Have most of the data downloaded, uploaded it to bucket, still need to import it to BigQuery, will looking into seeding torrent and making smaller dataset.

@albertcui what location are you starting at?

albertcui commented 8 years ago

@waprin I'm going to be in MTV.

benlee commented 8 years ago

@albertcui im in MTV, we should get lunch after you're settled

On Jul 29, 2016 3:17 PM, "Albert Cui" notifications@github.com wrote:

@waprin https://github.com/waprin I'm going to be in MTV.

— You are receiving this because you are subscribed to this thread. Reply to this email directly, view it on GitHub https://github.com/yasp-dota/yasp/issues/881#issuecomment-236307820, or mute the thread https://github.com/notifications/unsubscribe-auth/AAsKVEE6vFotAcwJvaHs_JBHXKlslBc0ks5qanwSgaJpZM4HbZFE .

xgfs commented 8 years ago

Torrent and lengths updated.

howardchung commented 8 years ago

Could we get the line counts of the decompressed data? They should match the COPY output from above.

Also, could you remove _split from the file names?

something like cat match_skill.gz | gunzip | wc -l, which won't require you to store the decompressed data on disk.

SomeSnm commented 8 years ago

@waprin Hi! Any updates on the torrent?

waprin commented 8 years ago

Sorry for big delay, sidetracked by other things.

Byte count on the gzip is the same for matches.gz but not for player_matches.gz. ALso included decompressed sizes:

waprin@unix-instance2:~$ wc -c matches.gz
155941971528 matches.gz

waprin@unix-instance2:/mnt/disks/extra-disk/Downloads$ wc -c player_matches.gz 
542664372161 player_matches.gz

waprin@unix-instance2:/mnt/disks/extra-disk/Downloads$ wc -c player_matches.csv 
2200436749690 player_matches.csv

waprin@unix-instance2:/mnt/disks/extra-disk/Downloads$ wc -c ~/matches.csv 
1253950283105 /home/waprin/matches.csv

I have 4GB truncated files for matches and player_matches as GCS buckets if that helps. Currently putting both small and full dumps into bigquery.
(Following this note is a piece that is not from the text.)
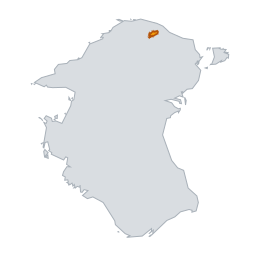 Tamworth, New South Wales, Australia (highlighted), rotated 272°
{"feature_id": "25037944B76870107962046", "entity_name": "Tamworth", "entity_type": "district", "adm_level": 2, "iso_a3": "AUS", "parent_name": "Australia", "parent_adm1": "New South Wales", "projection": "albers", "projection_center": [151.073, -30.922], "detail": "fine", "context": "in_parent", "style": "filled", "palette": "amber", "viewbox_px": 256, "rotation_deg": 272, "n_neighbors": 0, "source": "geoboundaries", "source_scale": "gbopen_adm2", "svg_char_len": 5738}
<svg xmlns="http://www.w3.org/2000/svg" viewBox="0 0 256 256"><g transform="rotate(272 128 128)"><path d="M175.3,39.8L179.7,53.3L184.0,52.4L189.1,56.2L190.4,64.7L193.4,67.5L194.5,75.4L196.7,79.5L210.6,86.8L216.2,99.5L217.7,100.1L217.9,97.8L220.9,100.1L221.3,99.0L222.6,105.5L224.3,107.4L228.0,109.5L235.2,120.6L234.8,127.9L237.3,136.9L233.5,153.4L231.0,159.4L225.0,166.2L219.6,179.7L218.4,189.9L208.6,192.5L203.9,197.0L200.9,197.5L201.8,199.9L196.9,196.5L197.6,195.6L197.2,194.8L196.4,194.8L194.9,196.4L193.7,195.5L195.5,193.9L194.3,192.9L188.2,198.7L178.0,196.8L169.6,190.9L168.8,185.7L164.6,181.4L166.2,181.4L166.0,180.0L160.8,182.0L162.0,178.3L159.4,173.5L158.1,179.5L154.2,180.6L154.6,178.6L156.4,178.3L158.2,170.1L156.7,164.2L154.7,170.8L151.0,173.7L148.9,177.8L149.5,179.6L147.9,179.6L145.1,177.9L146.7,177.6L145.0,174.1L141.9,170.3L139.8,170.0L138.9,166.4L122.3,162.8L97.1,172.8L89.9,179.0L87.6,185.1L70.1,190.2L62.5,199.2L56.0,200.9L47.5,199.0L46.1,194.8L48.0,194.9L48.7,191.9L46.0,183.3L40.8,177.9L37.0,170.1L22.8,156.3L26.8,156.9L23.0,152.5L25.5,155.0L28.3,155.0L20.5,146.0L18.7,130.5L20.5,133.7L22.3,128.9L30.9,118.8L34.8,118.0L52.7,105.8L57.9,95.3L56.0,89.9L59.0,84.9L64.0,90.2L64.9,86.3L62.1,84.4L62.4,82.8L69.3,82.1L67.1,82.0L67.9,79.3L66.2,77.4L69.7,76.3L68.0,75.0L71.0,74.0L69.4,72.0L71.5,68.8L72.0,70.3L74.1,69.6L73.6,66.6L76.9,67.0L78.3,64.2L82.0,65.1L87.2,68.3L87.1,71.7L89.5,67.9L96.1,68.8L97.0,66.8L93.8,64.8L99.1,52.3L100.7,52.7L102.7,49.5L103.8,50.5L111.4,48.3L110.7,45.7L105.2,44.6L105.9,43.8L125.6,46.5L130.7,43.7L129.7,46.0L132.1,46.9L134.6,43.9L137.4,45.8L135.1,51.2L131.9,52.1L132.5,55.7L130.3,61.8L148.2,70.0L152.8,70.6L154.4,72.9L162.0,73.9L166.5,64.4L165.7,51.2L166.1,46.2L168.0,44.9L166.3,42.8L170.3,33.0L175.3,39.8ZM194.4,209.3L202.0,211.9L210.7,209.8L211.4,217.8L210.8,216.3L210.0,218.1L209.9,223.3L206.8,221.3L205.1,226.1L201.3,225.9L202.0,224.5L198.7,222.4L197.1,218.4L198.6,219.0L194.9,213.6L194.4,209.3ZM96.3,45.6L101.7,44.6L103.6,45.7L100.5,49.1L96.3,45.6ZM153.0,184.7L160.7,183.5L157.6,185.2L153.0,184.7ZM137.0,54.3L138.5,57.0L135.0,56.9L135.3,54.9L137.0,54.3ZM234.8,119.3L234.6,115.9L235.8,113.2L236.3,115.2L234.8,119.3ZM208.4,204.0L210.9,204.6L211.0,205.7L208.4,204.0ZM95.9,46.5L98.3,48.8L94.9,49.3L95.9,46.5ZM191.5,205.3L190.1,205.1L190.7,203.1L191.5,205.3ZM156.6,67.9L155.1,68.9L153.6,69.6L154.2,67.9L156.6,67.9ZM22.5,155.5L20.9,154.4L20.3,153.0L20.5,152.9L22.5,155.5ZM210.5,206.8L211.5,207.6L209.6,207.0L210.5,206.8ZM223.6,105.9L224.8,105.9L224.8,107.4L223.6,105.9ZM194.9,75.3L196.3,76.1L196.1,76.6L194.9,75.3ZM206.8,224.1L207.0,225.4L206.1,225.0L206.8,224.1ZM236.5,129.2L236.5,131.1L236.4,131.0L236.5,129.2ZM110.0,43.0L109.0,42.4L109.5,41.9L110.0,43.0ZM135.3,39.4L134.1,41.0L135.4,38.3L135.3,39.4ZM236.7,127.0L236.1,127.6L236.5,127.0L236.7,127.0ZM140.5,64.7L139.8,65.1L140.1,64.4L140.5,64.7ZM134.4,54.6L133.5,54.8L133.9,53.9L134.4,54.6ZM24.0,121.1L24.1,122.3L23.7,122.4L24.0,121.1ZM168.6,32.5L168.7,33.4L168.2,32.8L168.6,32.5ZM196.4,195.3L196.6,195.8L196.3,195.7L196.4,195.3ZM133.8,41.4L132.2,42.6L133.8,41.2L133.8,41.4ZM69.2,70.6L68.8,71.4L69.0,70.6L69.2,70.6ZM207.3,223.2L206.9,223.4L207.1,223.0L207.3,223.2ZM156.2,71.3L155.2,71.4L155.7,70.8L156.2,71.3ZM66.9,76.4L66.6,76.9L66.3,76.0L66.9,76.4ZM210.7,220.3L210.1,220.7L210.3,220.0L210.7,220.3ZM169.0,29.9L169.0,30.5L168.4,30.2L169.0,29.9ZM196.1,196.1L196.7,196.7L195.7,196.5L196.1,196.1ZM212.3,86.7L211.6,86.7L211.9,86.0L212.3,86.7ZM217.4,97.7L217.1,97.7L217.3,97.1L217.4,97.7ZM194.7,208.4L194.6,208.8L194.3,208.2L194.7,208.4Z" fill="#d9dde1" stroke="#a8b0b8" stroke-width="1"/><path d="M221.4,151.2L221.5,151.2L221.6,151.3L221.8,151.6L221.9,151.8L222.0,151.8L222.2,152.0L222.4,152.1L222.3,152.3L222.4,152.5L222.4,152.8L222.6,152.9L222.6,153.0L222.8,153.2L222.8,153.3L223.0,153.4L223.0,153.5L223.1,153.8L223.3,154.0L223.5,154.1L223.4,154.3L223.5,154.3L223.8,154.3L224.0,154.4L224.1,154.5L224.3,154.5L224.5,154.5L224.8,154.6L224.8,154.4L225.0,154.3L225.0,154.2L225.3,154.1L225.5,154.0L225.7,154.3L225.8,154.3L225.9,154.1L226.0,154.0L225.8,153.9L225.7,153.9L225.6,153.7L225.6,153.4L225.7,153.2L225.9,153.0L225.8,152.9L225.8,152.7L225.7,152.7L225.6,152.3L225.5,152.5L225.4,152.5L225.3,152.4L225.4,152.0L225.5,151.9L225.3,152.0L225.3,151.9L225.2,151.8L225.1,151.7L225.2,151.4L225.1,151.2L225.3,151.1L225.2,150.9L225.3,150.8L225.2,150.8L225.3,150.8L225.1,150.7L225.3,150.5L225.3,150.4L225.2,150.3L225.1,150.2L225.3,149.9L225.3,150.0L225.4,149.7L225.5,149.5L225.5,149.3L225.5,149.2L225.4,149.2L225.2,149.0L224.9,149.0L224.8,148.9L224.7,148.9L224.5,148.7L224.4,148.6L224.3,148.4L224.1,148.2L223.9,148.1L223.8,147.8L223.7,147.8L223.7,147.7L223.5,147.4L223.6,147.2L223.4,147.3L223.4,147.2L223.3,147.3L223.2,147.2L223.2,146.9L223.2,146.7L223.3,146.6L223.2,146.5L223.3,146.5L223.3,146.4L223.3,146.2L223.2,146.1L223.2,145.9L222.9,145.9L222.7,145.9L222.5,146.0L222.4,146.0L222.3,146.3L222.2,146.2L222.2,146.3L222.0,146.5L222.0,146.4L221.9,146.3L221.7,146.4L221.5,146.5L221.4,146.4L221.4,146.5L221.4,146.4L221.3,146.5L221.1,146.6L221.0,146.4L220.9,146.3L220.7,146.3L220.7,146.2L220.7,146.3L220.4,146.5L220.2,146.6L220.0,146.4L219.9,146.4L219.9,146.2L219.7,146.2L219.4,146.2L219.2,146.1L219.2,145.9L219.1,146.0L219.2,146.3L219.3,146.4L219.3,146.5L219.2,146.5L219.3,146.6L219.3,146.8L219.4,147.0L219.5,146.9L219.5,147.0L219.8,147.3L220.0,147.2L220.1,147.3L220.1,147.5L220.1,147.9L220.2,148.0L220.3,148.0L220.2,148.1L220.3,148.3L220.4,148.2L220.4,148.3L220.5,148.3L220.7,148.5L220.8,148.5L220.7,148.8L220.7,149.0L220.7,149.3L220.9,149.4L220.8,149.5L221.0,149.5L221.2,149.8L221.1,150.1L220.9,150.1L221.0,150.2L221.0,150.3L221.0,150.2L221.1,150.3L221.1,150.5L221.2,150.8L221.3,150.8L221.4,151.2Z" fill="#f59e0b" stroke="#b45309" stroke-width="1.5"/></g></svg>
https://storage.googleapis.com/dota-match-dumps/matches_small.csv https://storage.googleapis.com/dota-match-dumps/player_matches_small.csv https://storage.googleapis.com/dota-match-dumps/match_skill.csv

Will try to get line count next as well.

I am also now trying to seed the torrent using transmission, not sure if I'm using transmission wrong or nobody else is seeding currently.